I see a problem. As described, the output values are not invertable. That is, from the qstat output, I cannot be sure what the actual value is. E.g., If I see “a\Ab”, was the actual value “a\01b” (using C notation), or was it “a\\Ab”? Furthermore, allowing the printable control characters through unmodified will mess up the output (e.g. inserting new lines).

Given that we have lost invertability, how about simply replacing all control characters in fields being output with “_”? This also has the advantage of keeping the string length the same.

If people want the original values (e.g., for processing by other programs), they can use the json format output.

Personally, I favor also rejecting or squashing all non-printable characters on input (except in environment variables). They are almost always a mistake. And, when they aren’t a mistake, they are probably evil.

The fix/design was concentrated on those special non-printing characters that
can alter the terminal display like changing colors or highlighting. Thus the
focus was to show the non-printable characters (ASCI 1-32) in an alternate
form except the special 5 control characters mentioned in the design

In terms of being invertable, I didn’t feel it’s that interesting
have to revert back to showing the output with the
translated characters invisible again. The choice of a caret notation,
(i.e. ^) was done to align with what ‘cat -v’ does, instead
of inventing something new.

The control characters (some printable) were left as is because of some constraints.
The (\n) and (\t) were left to show as is, as translating them
would affect many existing tests already in support of PBS. Besides,
the -Fjson option in qstat/pbs_rstat/pbsnodes is already doing the translation,
showing them as \n and \t respectively.

The (\f), (\r), and (\b) continue
to be invisible, since -Fjson qstat/pbs_rstat/pbsnodes option also displays
them translated to \f, \r, and \b respectively.

I feel it’s more obvious if something is shown as:
Account_Name = h^[[1m^[[31md
instead of
Account_Name = h__d

as that even becomes harder to distinguish if it’s the special _ or the real _

We’re also preventing the json format (-Fjson) to display the non-printing
special characters as that also affect terminal output. If you need the raw output, one can create a C code
that calls pbs_statjob(), pbs_statnode()/pbs_statvnode(), pbs_statresv() and the output from there is preserved.

I don’t understand part of the proposal. Why aren’t you translating newline, carriage return, tab, etc when they are part of a field value? These corrupt the output as much as the color changing sequences do.

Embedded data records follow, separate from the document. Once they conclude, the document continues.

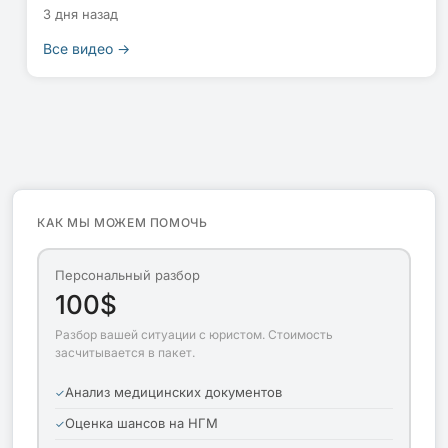
3 дня назад
Все видео →
КАК МЫ МОЖЕМ ПОМОЧЬ
Персональный разбор
100$
Разбор вашей ситуации с юристом. Стоимость
засчитывается в пакет.
Анализ медицинских документов
Оценка шансов на НГМ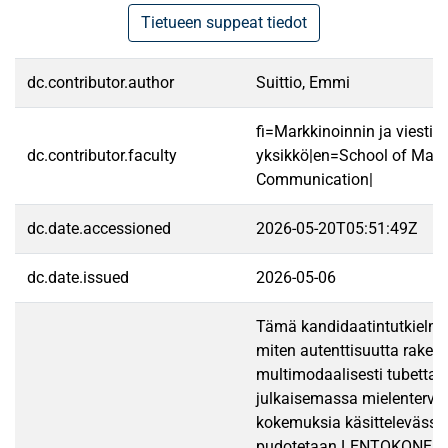
Tietueen suppeat tiedot
dc.contributor.author
Suittio, Emmi
fi=Markkinoinnin ja viestin
dc.contributor.faculty
yksikkö|en=School of Mark
Communication|
dc.date.accessioned
2026-05-20T05:51:49Z
dc.date.issued
2026-05-06
Tämä kandidaatintutkielma 
miten autenttisuutta raken
multimodaalisesti tubettaj
julkaisemassa mielentervey
kokemuksia käsittelevässä
pudotetaan LENTOKONEE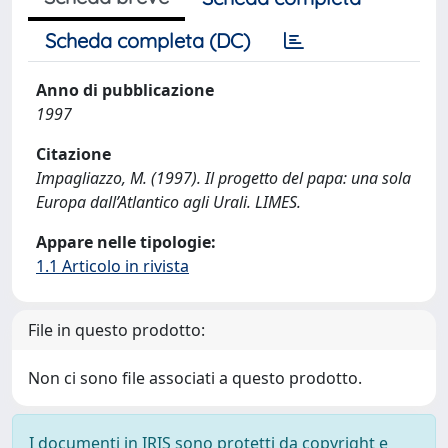
Scheda completa (DC)
Anno di pubblicazione
1997
Citazione
Impagliazzo, M. (1997). Il progetto del papa: una sola
Europa dall’Atlantico agli Urali. LIMES.
Appare nelle tipologie:
1.1 Articolo in rivista
File in questo prodotto:
Non ci sono file associati a questo prodotto.
I documenti in IRIS sono protetti da copyright e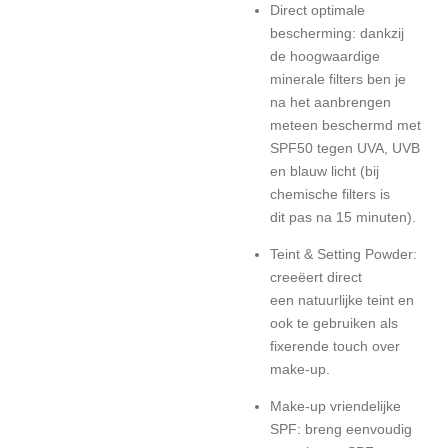
Direct optimale
bescherming: dankzij
de hoogwaardige
minerale filters ben je
na het aanbrengen
meteen beschermd met
SPF50 tegen UVA, UVB
en blauw licht (bij
chemische filters is
dit pas na 15 minuten).
Teint & Setting Powder:
creeëert direct
een natuurlijke teint en
ook te gebruiken als
fixerende touch over
make-up.
Make-up vriendelijke
SPF: breng eenvoudig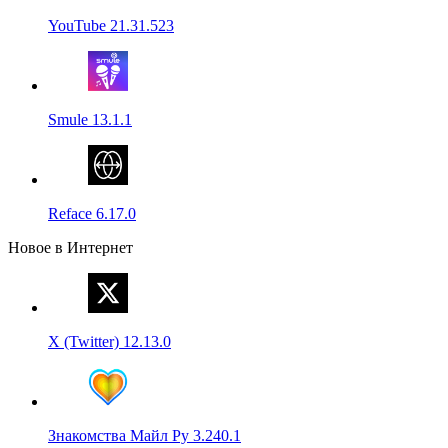
YouTube 21.31.523
Smule 13.1.1
Reface 6.17.0
Новое в Интернет
X (Twitter) 12.13.0
Знакомства Майл Ру 3.240.1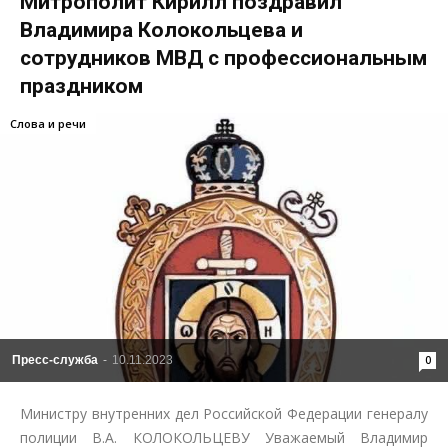
Митрополит Кирилл поздравил
Владимира Колокольцева и
сотрудников МВД с профессиональным
праздником
Слова и речи
Пресс-служба
-
10.11.2023
0
Министру внутренних дел Российской Федерации генералу
полиции В.А. КОЛОКОЛЬЦЕВУ Уважаемый Владимир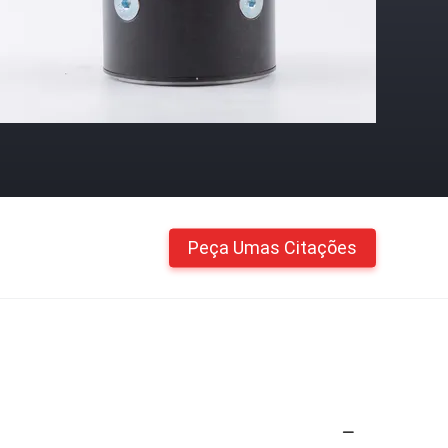
Peça Umas Citações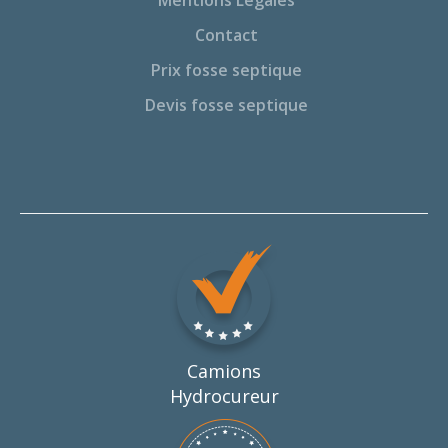
Mentions Légales
Contact
Prix fosse septique
Devis fosse septique
Camions
Hydrocureur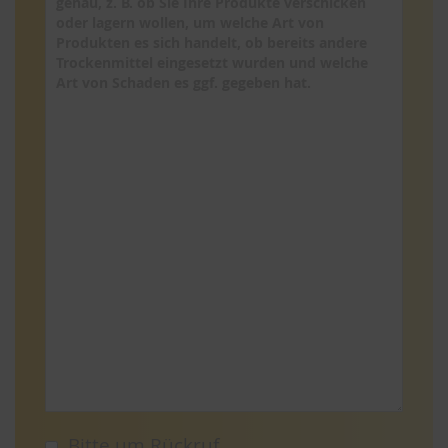
Bitte um Rückruf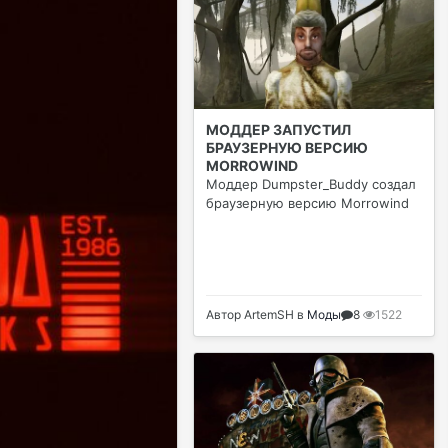
МОДДЕР ЗАПУСТИЛ
БРАУЗЕРНУЮ ВЕРСИЮ
MORROWIND
Моддер Dumpster_Buddy создал
браузерную версию Morrowind
Автор
ArtemSH
в
Моды
8
1522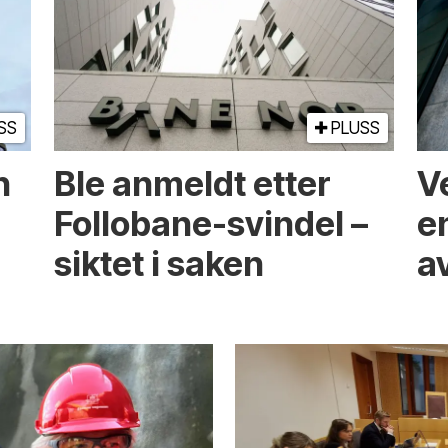
SS
PLUSS
n
Ble anmeldt etter
V
Follobane-svindel –
e
siktet i saken
a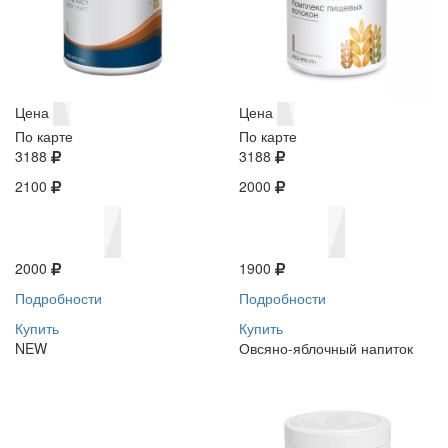
Цена
Цена
По карте
По карте
3188
3188
2100
2000
2000
1900
Подробности
Подробности
Купить
Купить
NEW
Овсяно-яблочный напиток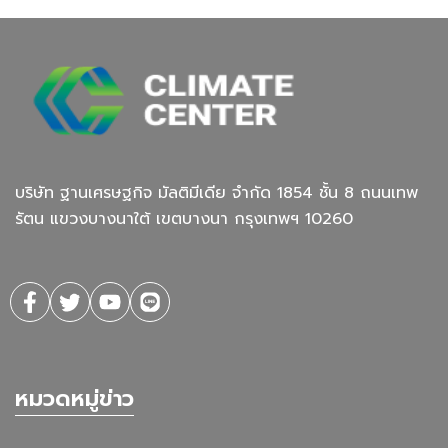
บริษัท ฐานเศรษฐกิจ มัลติมีเดีย จํากัด 1854 ชั้น 8 ถนนเทพ
รัตน แขวงบางนาใต้ เขตบางนา กรุงเทพฯ 10260
หมวดหมู่ข่าว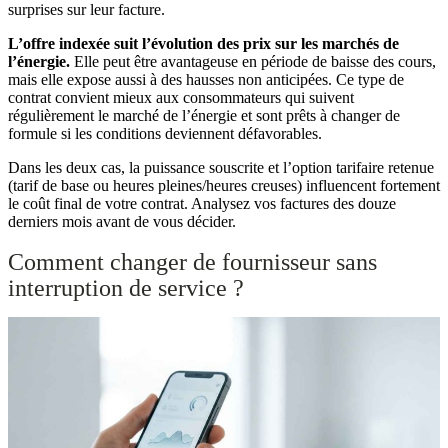
surprises sur leur facture.
L’offre indexée suit l’évolution des prix sur les marchés de
l’énergie.
Elle peut être avantageuse en période de baisse des cours,
mais elle expose aussi à des hausses non anticipées. Ce type de
contrat convient mieux aux consommateurs qui suivent
régulièrement le marché de l’énergie et sont prêts à changer de
formule si les conditions deviennent défavorables.
Dans les deux cas, la puissance souscrite et l’option tarifaire retenue
(tarif de base ou heures pleines/heures creuses) influencent fortement
le coût final de votre contrat. Analysez vos factures des douze
derniers mois avant de vous décider.
Comment changer de fournisseur sans
interruption de service ?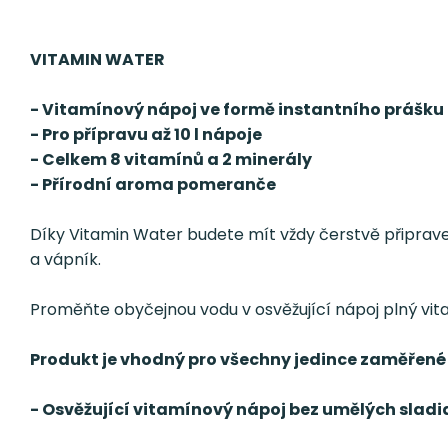
VITAMIN WATER
- Vitamínový nápoj ve formě instantního prášku
- Pro přípravu až 10 l nápoje
- Celkem 8 vitamínů a 2 minerály
- Přírodní aroma pomeranče
Díky Vitamin Water budete mít vždy čerstvě připravený
a vápník.
Proměňte obyčejnou vodu v osvěžující nápoj plný vit
Produkt je vhodný pro všechny jedince zaměřené
- Osvěžující vitamínový nápoj bez umělých sladi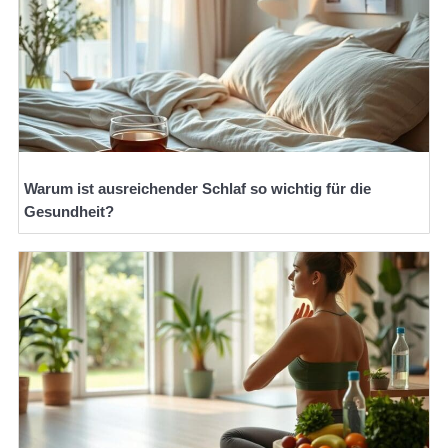
Warum ist ausreichender Schlaf so wichtig für die
Gesundheit?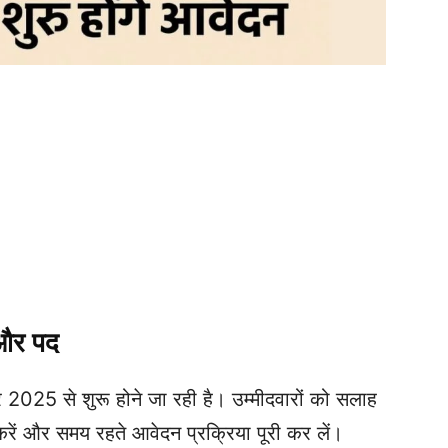
 और पद
 2025 से शुरू होने जा रही है। उम्मीदवारों को सलाह
करें और समय रहते आवेदन प्रक्रिया पूरी कर लें।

Do you have a use case where displaying a newline in a field value makes sense?

Also, should RUB ‘\177’ also be translated as is done by ls and cat -v? (displayed as \?)

Now I’m beginning to rethink the strategy. cat -v will actually show translated form feed, carriage return, and backspace in the ^<translated character) notation. I can make it the same and still allow -Fjson option to do its own translation to \f,\r, and \b respectively. But cat -v still prints out the newline and tab as is, so I’m keeping it that way with qstat/pbs_rstat/pbsnodes/qmgr/printjob/tracejob. And similarly, -Fjson would show newline and tab as \n and \t.
Sure, having a newline and tab in output is also not good, but it’s not the problem that I’ve been given to address. We could file a different ticket to handle newlines and tabs in output differently, and making sure dependent PBS tests are not affected. I know newlines and tab could appear inside exported shell functions and passed to PBS in qsub -V.

No, as the design only focuses on the first 32 non-printing characters and not the extended ASCII characters.

Updated design doc (v.7) to allow feed (FF), carriage return (CR), and backspace (BS) to also be shown translated.